Nominal Sets in Rocq
Fabrício Sanches Paranhos, Daniel Ventura
TL;DR
The paper addresses the challenge of formalizing constructive nominal sets within Rocq, bridging nominal techniques with a dependent type framework. It develops a typeclass-based Rocq formalization of core nominal concepts including freshness, alpha-equivalence, name abstraction, and finitely supported functions, leveraging Rocq's generalized rewriting to reduce setoid boilerplate. Key constructive results are established, notably the Freshness Theorem and the Freshness Condition for Binders, alongside the NameAbstraction construction and bundled finitely supported function definitions. The work sets the stage for alpha-structural reasoning in Rocq, outlining approaches to alpha-structural recursion and induction and discussing future directions for a fully nominal framework in dependent-type systems.
Abstract
Nominal techniques have been praised for their ability to formalize grammars with binding structures closer to their informal developments. At its core, there lies the definition of nominal sets, which capture the notion of name (in)dependence through a simple, and uniform, metatheory based on name permutations.
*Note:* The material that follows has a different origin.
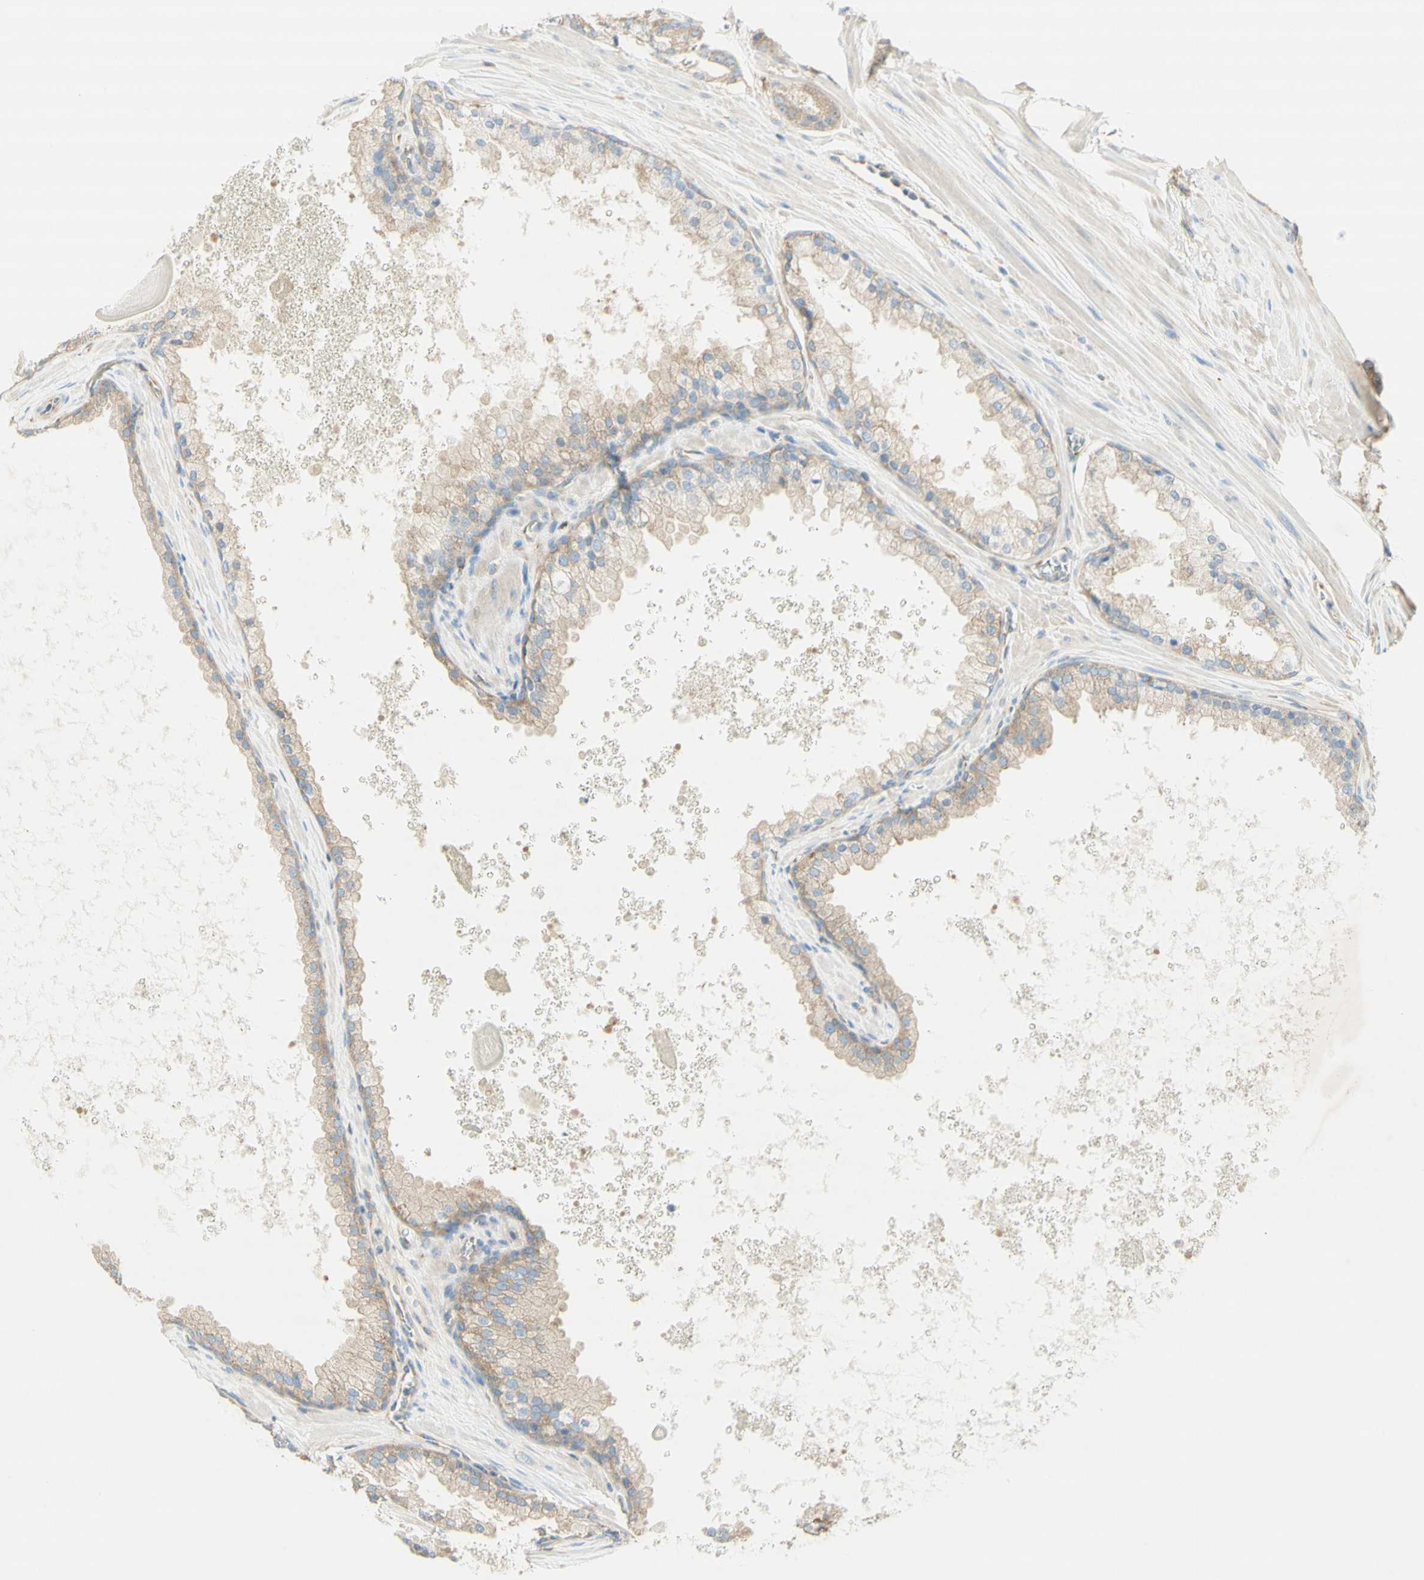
{"staining": {"intensity": "weak", "quantity": ">75%", "location": "cytoplasmic/membranous"}, "tissue": "prostate cancer", "cell_type": "Tumor cells", "image_type": "cancer", "snomed": [{"axis": "morphology", "description": "Adenocarcinoma, High grade"}, {"axis": "topography", "description": "Prostate"}], "caption": "Protein analysis of prostate cancer tissue demonstrates weak cytoplasmic/membranous staining in approximately >75% of tumor cells.", "gene": "DYNC1H1", "patient": {"sex": "male", "age": 65}}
We present a formal constructive development of nominal sets in Rocq (formerly known as Coq), with its main design and project decisions. Furthermore, we formalize the concepts of freshness, nominal alpha-equivalence, name abstraction, and finitely supported functions. Our implementation relies on a type class hierarchy which, combined with Rocq generalized rewriting mechanism, achieves concise definitions and proofs, whilst easing the well-known "setoid hell" scenario. We conclude with a discussion on how to obtain the constructive alpha-structural recursion and induction combinators, towards a nominal framework.